_Exercise description_
Look through the lines below and extract each one that contains "GenerationSoftware".

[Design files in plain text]
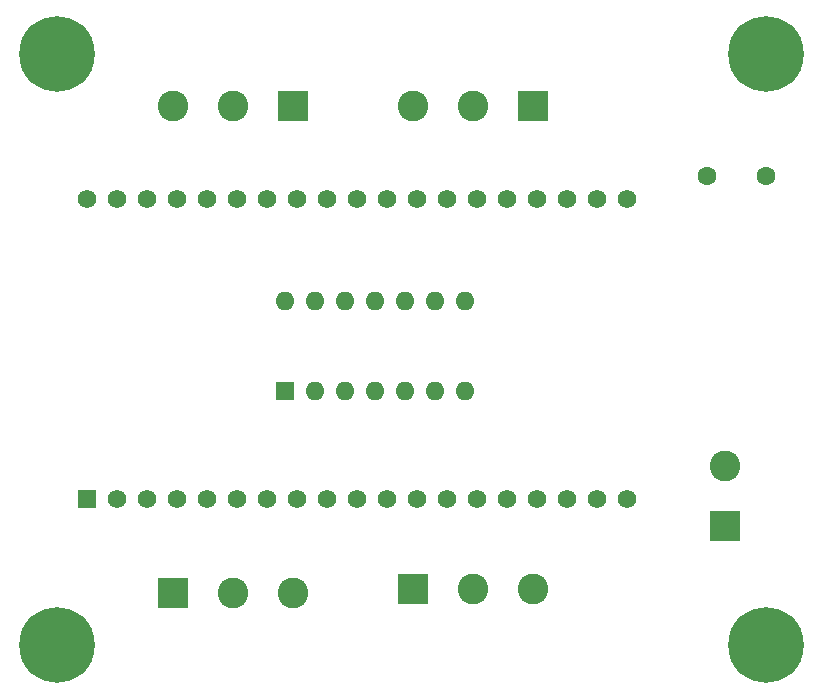
<source format=gbr>
%TF.GenerationSoftware,KiCad,Pcbnew,(6.0.0)*%
%TF.CreationDate,2022-09-21T16:06:09+02:00*%
%TF.ProjectId,ESP32_Wled_hub,45535033-325f-4576-9c65-645f6875622e,rev?*%
%TF.SameCoordinates,Original*%
%TF.FileFunction,Soldermask,Bot*%
%TF.FilePolarity,Negative*%
%FSLAX46Y46*%
G04 Gerber Fmt 4.6, Leading zero omitted, Abs format (unit mm)*
G04 Created by KiCad (PCBNEW (6.0.0)) date 2022-09-21 16:06:09*
%MOMM*%
%LPD*%
G01*
G04 APERTURE LIST*
%ADD10R,2.600000X2.600000*%
%ADD11C,2.600000*%
%ADD12C,6.400000*%
%ADD13C,0.800000*%
%ADD14R,1.560000X1.560000*%
%ADD15C,1.560000*%
%ADD16C,1.600000*%
%ADD17R,1.600000X1.600000*%
%ADD18O,1.600000X1.600000*%
G04 APERTURE END LIST*
D10*
%TO.C,J5*%
X104145000Y-42875000D03*
D11*
X99065000Y-42875000D03*
X93985000Y-42875000D03*
%TD*%
D12*
%TO.C,H4*%
X63860000Y-88500000D03*
D13*
X65557056Y-90197056D03*
X63860000Y-86100000D03*
X62162944Y-90197056D03*
X63860000Y-90900000D03*
X62162944Y-86802944D03*
X66260000Y-88500000D03*
X61460000Y-88500000D03*
X65557056Y-86802944D03*
%TD*%
D14*
%TO.C,U2*%
X66350000Y-76200000D03*
D15*
X68890000Y-76200000D03*
X71430000Y-76200000D03*
X73970000Y-76200000D03*
X76510000Y-76200000D03*
X79050000Y-76200000D03*
X81590000Y-76200000D03*
X84130000Y-76200000D03*
X86670000Y-76200000D03*
X89210000Y-76200000D03*
X91750000Y-76200000D03*
X94290000Y-76200000D03*
X96830000Y-76200000D03*
X99370000Y-76200000D03*
X101910000Y-76200000D03*
X104450000Y-76200000D03*
X106990000Y-76200000D03*
X109530000Y-76200000D03*
X112070000Y-76200000D03*
X66350000Y-50800000D03*
X68890000Y-50800000D03*
X71430000Y-50800000D03*
X73970000Y-50800000D03*
X76510000Y-50800000D03*
X79050000Y-50800000D03*
X81590000Y-50800000D03*
X84130000Y-50800000D03*
X86670000Y-50800000D03*
X89210000Y-50800000D03*
X91750000Y-50800000D03*
X94290000Y-50800000D03*
X96830000Y-50800000D03*
X99370000Y-50800000D03*
X101910000Y-50800000D03*
X104450000Y-50800000D03*
X106990000Y-50800000D03*
X109530000Y-50800000D03*
X112070000Y-50800000D03*
%TD*%
D13*
%TO.C,H3*%
X125557056Y-86802944D03*
X123860000Y-90900000D03*
X121460000Y-88500000D03*
X122162944Y-90197056D03*
X123860000Y-86100000D03*
D12*
X123860000Y-88500000D03*
D13*
X122162944Y-86802944D03*
X126260000Y-88500000D03*
X125557056Y-90197056D03*
%TD*%
D10*
%TO.C,J6*%
X93980000Y-83820000D03*
D11*
X99060000Y-83820000D03*
X104140000Y-83820000D03*
%TD*%
D10*
%TO.C,J4*%
X73655000Y-84125000D03*
D11*
X78735000Y-84125000D03*
X83815000Y-84125000D03*
%TD*%
D13*
%TO.C,H1*%
X65557056Y-40197056D03*
X65557056Y-36802944D03*
D12*
X63860000Y-38500000D03*
D13*
X61460000Y-38500000D03*
X63860000Y-36100000D03*
X62162944Y-36802944D03*
X66260000Y-38500000D03*
X63860000Y-40900000D03*
X62162944Y-40197056D03*
%TD*%
%TO.C,H2*%
X126260000Y-38500000D03*
X121460000Y-38500000D03*
X125557056Y-36802944D03*
X125557056Y-40197056D03*
D12*
X123860000Y-38500000D03*
D13*
X122162944Y-36802944D03*
X122162944Y-40197056D03*
X123860000Y-36100000D03*
X123860000Y-40900000D03*
%TD*%
D16*
%TO.C,C1*%
X118860000Y-48800000D03*
X123860000Y-48800000D03*
%TD*%
D10*
%TO.C,J1*%
X120360000Y-78500000D03*
D11*
X120360000Y-73420000D03*
%TD*%
D17*
%TO.C,U1*%
X83135000Y-67000000D03*
D18*
X85675000Y-67000000D03*
X88215000Y-67000000D03*
X90755000Y-67000000D03*
X93295000Y-67000000D03*
X95835000Y-67000000D03*
X98375000Y-67000000D03*
X98375000Y-59380000D03*
X95835000Y-59380000D03*
X93295000Y-59380000D03*
X90755000Y-59380000D03*
X88215000Y-59380000D03*
X85675000Y-59380000D03*
X83135000Y-59380000D03*
%TD*%
D10*
%TO.C,J7*%
X83825000Y-42875000D03*
D11*
X78745000Y-42875000D03*
X73665000Y-42875000D03*
%TD*%
M02*

</source>
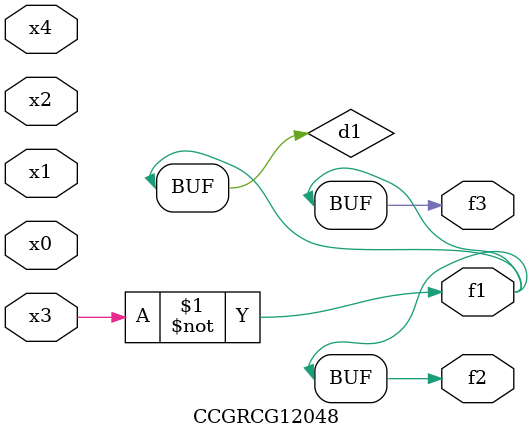
<source format=v>
module CCGRCG12048(
	input x0, x1, x2, x3, x4,
	output f1, f2, f3
);

	wire d1, d2;

	xnor (d1, x3);
	not (d2, x1);
	assign f1 = d1;
	assign f2 = d1;
	assign f3 = d1;
endmodule

</source>
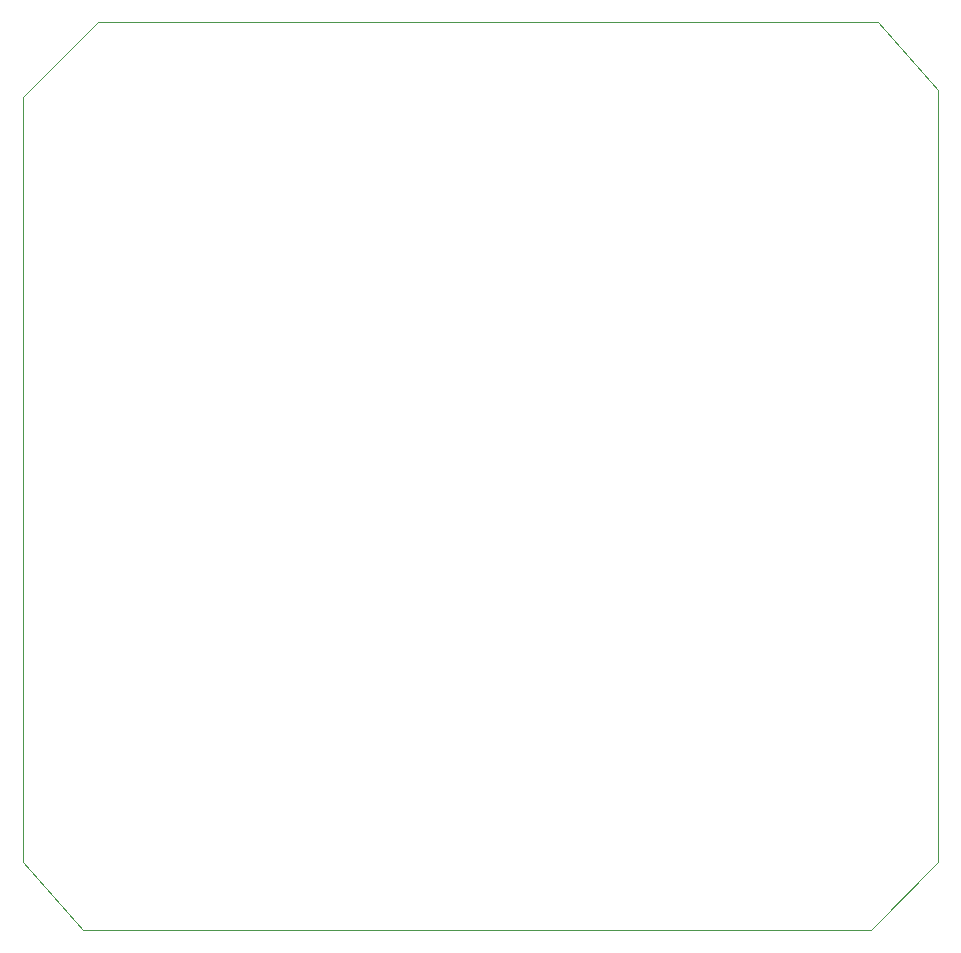
<source format=gm1>
%TF.GenerationSoftware,KiCad,Pcbnew,6.0.0*%
%TF.CreationDate,2022-01-15T13:24:48-05:00*%
%TF.ProjectId,wled-driver-nodemcu-v2,776c6564-2d64-4726-9976-65722d6e6f64,rev?*%
%TF.SameCoordinates,Original*%
%TF.FileFunction,Profile,NP*%
%FSLAX46Y46*%
G04 Gerber Fmt 4.6, Leading zero omitted, Abs format (unit mm)*
G04 Created by KiCad (PCBNEW 6.0.0) date 2022-01-15 13:24:48*
%MOMM*%
%LPD*%
G01*
G04 APERTURE LIST*
%TA.AperFunction,Profile*%
%ADD10C,0.050000*%
%TD*%
G04 APERTURE END LIST*
D10*
X163830000Y-111760000D02*
X158115000Y-117475000D01*
X158115000Y-117475000D02*
X91440000Y-117475000D01*
X91440000Y-117475000D02*
X86360000Y-111760000D01*
X86360000Y-111760000D02*
X86360000Y-46990000D01*
X86360000Y-46990000D02*
X92710000Y-40640000D01*
X92710000Y-40640000D02*
X158750000Y-40640000D01*
X158750000Y-40640000D02*
X163830000Y-46355000D01*
X163830000Y-46355000D02*
X163830000Y-111760000D01*
M02*

</source>
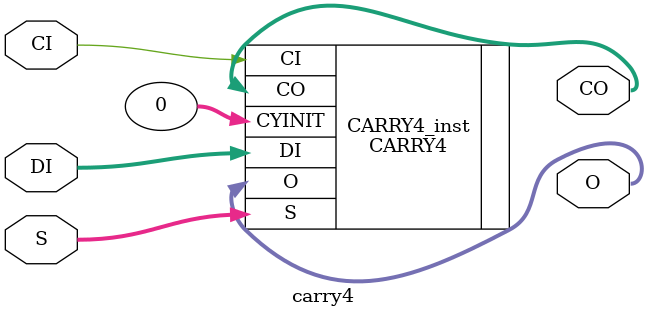
<source format=v>
module carry4(
output [3:0] CO,
output [3:0] O, 
input CI,
 
input [3:0] DI,
input [3:0] S
);

parameter CYINIT=0;
// CARRY4: Fast Carry Logic Component
// 7 Series
// Xilinx HDL Libraries Guide, version 2012.2
CARRY4 CARRY4_inst (
.CO(CO), // 4-bit carry out
.O(O), // 4-bit carry chain XOR data out
.CI(CI), // 1-bit carry cascade input
.CYINIT(CYINIT), // 1-bit carry initialization
.DI(DI), // 4-bit carry-MUX data in
.S(S) // 4-bit carry-MUX select input
);
// End of CARRY4_inst instantiation
 endmodule

</source>
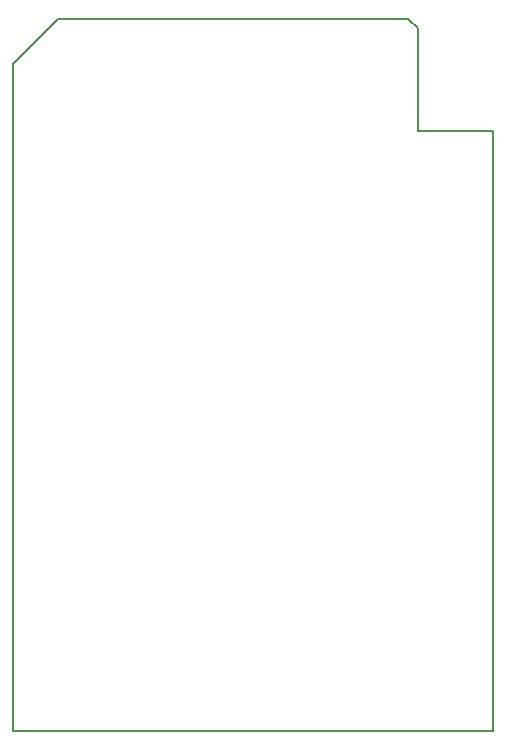
<source format=gm1>
G04 #@! TF.FileFunction,Profile,NP*
%FSLAX46Y46*%
G04 Gerber Fmt 4.6, Leading zero omitted, Abs format (unit mm)*
G04 Created by KiCad (PCBNEW 4.0.5) date Sunday, 19 February 2017 'PMt' 19:45:40*
%MOMM*%
%LPD*%
G01*
G04 APERTURE LIST*
%ADD10C,0.100000*%
%ADD11C,0.150000*%
G04 APERTURE END LIST*
D10*
D11*
X162460000Y-45480000D02*
X161640000Y-44680000D01*
X128170000Y-105010000D02*
X128170000Y-48495000D01*
X168810000Y-54210000D02*
X168810000Y-105010000D01*
X131980000Y-44685000D02*
X128170000Y-48495000D01*
X161640000Y-44685000D02*
X131980000Y-44685000D01*
X162460000Y-54210000D02*
X162460000Y-45480000D01*
X168810000Y-54210000D02*
X162460000Y-54210000D01*
X128170000Y-105010000D02*
X168810000Y-105010000D01*
M02*

</source>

_Answer for the task_
%TF.GenerationSoftware,KiCad,Pcbnew,(6.0.0)*%
%TF.GenerationSoftware,KiCad,Pcbnew,6.0.0*%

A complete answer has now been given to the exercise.